• _Goal of the exercise_:
Match the string "photomicrograph" against each line below, and copy every line that matches.

• _Records provided_:
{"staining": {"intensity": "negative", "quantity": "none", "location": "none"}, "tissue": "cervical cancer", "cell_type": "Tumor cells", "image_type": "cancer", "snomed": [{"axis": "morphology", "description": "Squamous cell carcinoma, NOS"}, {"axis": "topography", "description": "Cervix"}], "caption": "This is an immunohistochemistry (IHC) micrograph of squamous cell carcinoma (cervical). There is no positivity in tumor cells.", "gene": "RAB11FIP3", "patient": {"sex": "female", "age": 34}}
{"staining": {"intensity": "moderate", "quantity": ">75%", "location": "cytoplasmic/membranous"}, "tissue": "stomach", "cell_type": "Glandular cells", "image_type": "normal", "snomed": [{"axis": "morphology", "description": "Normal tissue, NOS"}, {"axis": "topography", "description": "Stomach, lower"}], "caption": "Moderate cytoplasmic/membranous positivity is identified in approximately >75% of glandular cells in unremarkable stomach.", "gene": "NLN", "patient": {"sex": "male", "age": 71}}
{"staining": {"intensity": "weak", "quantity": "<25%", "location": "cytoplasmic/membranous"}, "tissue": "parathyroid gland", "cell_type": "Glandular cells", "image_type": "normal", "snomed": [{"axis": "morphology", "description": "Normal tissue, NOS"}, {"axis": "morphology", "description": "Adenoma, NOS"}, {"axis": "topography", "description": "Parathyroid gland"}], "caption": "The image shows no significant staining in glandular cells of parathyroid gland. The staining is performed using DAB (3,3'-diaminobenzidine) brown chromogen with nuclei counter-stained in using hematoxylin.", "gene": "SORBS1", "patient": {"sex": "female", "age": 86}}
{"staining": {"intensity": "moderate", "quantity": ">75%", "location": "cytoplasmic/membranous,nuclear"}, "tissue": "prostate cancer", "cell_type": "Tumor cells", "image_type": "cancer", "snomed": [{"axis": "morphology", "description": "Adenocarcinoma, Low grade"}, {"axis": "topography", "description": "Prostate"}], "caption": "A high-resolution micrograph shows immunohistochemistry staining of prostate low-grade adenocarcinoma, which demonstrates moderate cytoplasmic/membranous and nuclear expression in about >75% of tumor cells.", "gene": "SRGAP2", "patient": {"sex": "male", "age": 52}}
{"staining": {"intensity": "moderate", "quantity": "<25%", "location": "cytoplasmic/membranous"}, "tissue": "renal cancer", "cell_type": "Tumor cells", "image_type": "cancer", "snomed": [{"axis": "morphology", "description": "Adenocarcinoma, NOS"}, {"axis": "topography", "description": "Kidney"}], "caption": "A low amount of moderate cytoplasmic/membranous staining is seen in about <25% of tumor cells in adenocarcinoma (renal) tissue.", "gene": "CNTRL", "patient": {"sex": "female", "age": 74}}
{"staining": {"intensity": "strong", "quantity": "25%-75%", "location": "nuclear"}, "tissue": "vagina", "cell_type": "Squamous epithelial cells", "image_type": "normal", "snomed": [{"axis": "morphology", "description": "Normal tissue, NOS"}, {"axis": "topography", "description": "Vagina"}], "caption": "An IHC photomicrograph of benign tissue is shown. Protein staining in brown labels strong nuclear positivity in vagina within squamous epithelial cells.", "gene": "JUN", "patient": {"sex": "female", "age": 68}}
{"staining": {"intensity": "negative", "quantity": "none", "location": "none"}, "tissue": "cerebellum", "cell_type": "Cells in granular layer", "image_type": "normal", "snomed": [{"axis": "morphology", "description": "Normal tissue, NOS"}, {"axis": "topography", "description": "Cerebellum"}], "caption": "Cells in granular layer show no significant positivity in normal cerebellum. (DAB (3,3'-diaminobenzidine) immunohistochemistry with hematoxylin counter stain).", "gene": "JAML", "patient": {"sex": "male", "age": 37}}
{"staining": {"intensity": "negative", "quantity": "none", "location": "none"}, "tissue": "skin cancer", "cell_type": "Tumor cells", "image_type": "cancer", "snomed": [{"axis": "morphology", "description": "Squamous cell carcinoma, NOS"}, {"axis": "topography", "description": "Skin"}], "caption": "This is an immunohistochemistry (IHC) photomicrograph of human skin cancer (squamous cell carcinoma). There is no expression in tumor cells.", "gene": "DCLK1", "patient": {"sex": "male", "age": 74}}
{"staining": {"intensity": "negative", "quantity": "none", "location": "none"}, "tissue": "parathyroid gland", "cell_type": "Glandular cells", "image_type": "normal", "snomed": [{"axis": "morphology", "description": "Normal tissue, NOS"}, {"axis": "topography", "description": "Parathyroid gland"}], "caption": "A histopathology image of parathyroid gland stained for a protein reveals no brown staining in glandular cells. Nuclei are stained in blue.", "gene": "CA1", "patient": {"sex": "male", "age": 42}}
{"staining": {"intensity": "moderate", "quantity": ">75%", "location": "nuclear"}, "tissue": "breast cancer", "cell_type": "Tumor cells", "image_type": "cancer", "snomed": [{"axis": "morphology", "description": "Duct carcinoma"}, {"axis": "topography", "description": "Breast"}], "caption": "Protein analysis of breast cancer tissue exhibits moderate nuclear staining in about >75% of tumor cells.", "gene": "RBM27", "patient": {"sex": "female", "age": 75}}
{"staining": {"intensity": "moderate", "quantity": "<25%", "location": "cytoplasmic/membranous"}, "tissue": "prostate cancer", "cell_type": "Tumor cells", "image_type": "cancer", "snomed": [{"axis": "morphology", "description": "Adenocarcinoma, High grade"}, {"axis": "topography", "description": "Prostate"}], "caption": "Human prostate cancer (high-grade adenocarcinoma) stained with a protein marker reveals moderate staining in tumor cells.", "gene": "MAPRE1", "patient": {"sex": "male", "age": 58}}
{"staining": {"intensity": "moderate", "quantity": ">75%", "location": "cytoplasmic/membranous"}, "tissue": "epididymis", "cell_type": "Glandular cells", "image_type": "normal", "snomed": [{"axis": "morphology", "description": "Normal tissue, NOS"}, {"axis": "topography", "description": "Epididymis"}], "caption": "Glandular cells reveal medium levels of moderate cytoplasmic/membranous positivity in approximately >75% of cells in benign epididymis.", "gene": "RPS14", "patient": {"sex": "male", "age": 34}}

• _Task output_:
{"staining": {"intensity": "strong", "quantity": "25%-75%", "location": "nuclear"}, "tissue": "vagina", "cell_type": "Squamous epithelial cells", "image_type": "normal", "snomed": [{"axis": "morphology", "description": "Normal tissue, NOS"}, {"axis": "topography", "description": "Vagina"}], "caption": "An IHC photomicrograph of benign tissue is shown. Protein staining in brown labels strong nuclear positivity in vagina within squamous epithelial cells.", "gene": "JUN", "patient": {"sex": "female", "age": 68}}
{"staining": {"intensity": "negative", "quantity": "none", "location": "none"}, "tissue": "skin cancer", "cell_type": "Tumor cells", "image_type": "cancer", "snomed": [{"axis": "morphology", "description": "Squamous cell carcinoma, NOS"}, {"axis": "topography", "description": "Skin"}], "caption": "This is an immunohistochemistry (IHC) photomicrograph of human skin cancer (squamous cell carcinoma). There is no expression in tumor cells.", "gene": "DCLK1", "patient": {"sex": "male", "age": 74}}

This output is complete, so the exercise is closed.